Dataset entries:
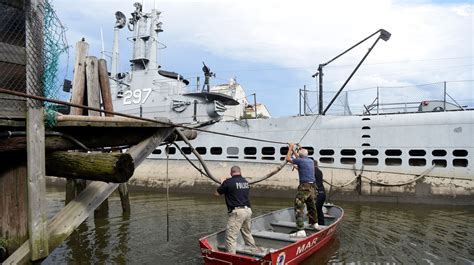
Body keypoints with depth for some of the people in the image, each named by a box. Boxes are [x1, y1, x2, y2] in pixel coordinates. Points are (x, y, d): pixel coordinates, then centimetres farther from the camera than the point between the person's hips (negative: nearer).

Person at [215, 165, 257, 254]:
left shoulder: (228, 182, -7)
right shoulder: (245, 181, 11)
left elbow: (217, 193, 3)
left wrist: (222, 183, 21)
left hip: (237, 211, -7)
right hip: (248, 210, 7)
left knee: (231, 236, -4)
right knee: (247, 234, 24)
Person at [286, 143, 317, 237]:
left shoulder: (300, 161, -8)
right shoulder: (310, 161, 13)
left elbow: (288, 158, 3)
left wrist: (290, 148, 15)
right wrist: (293, 150, 42)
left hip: (304, 187, -8)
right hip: (312, 186, 8)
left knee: (299, 208, -11)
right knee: (311, 206, 26)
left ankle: (301, 230, -20)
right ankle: (313, 223, 44)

▶ **WORK ORDER**
Set down all the data again exactly as above, pictures excluded.

▶ **RESPONSE TO THE EXERCISE**
Body keypoints with depth for some of the people in the image, each named by a box. Boxes are [x1, y1, x2, y2] in pixel coordinates. Points are (x, y, d): pixel coordinates, then centimetres farther from the camera than the point between the person's hips (negative: nearer).

Person at [215, 165, 257, 254]:
left shoulder: (228, 182, -7)
right shoulder: (245, 181, 11)
left elbow: (217, 193, 3)
left wrist: (222, 183, 21)
left hip: (237, 211, -7)
right hip: (248, 210, 7)
left knee: (231, 236, -4)
right knee: (247, 234, 24)
Person at [286, 143, 317, 237]:
left shoulder: (300, 161, -8)
right shoulder: (310, 161, 13)
left elbow: (288, 158, 3)
left wrist: (290, 148, 15)
right wrist: (293, 150, 42)
left hip: (304, 187, -8)
right hip: (312, 186, 8)
left knee: (299, 208, -11)
right knee: (311, 206, 26)
left ankle: (301, 230, -20)
right ankle: (313, 223, 44)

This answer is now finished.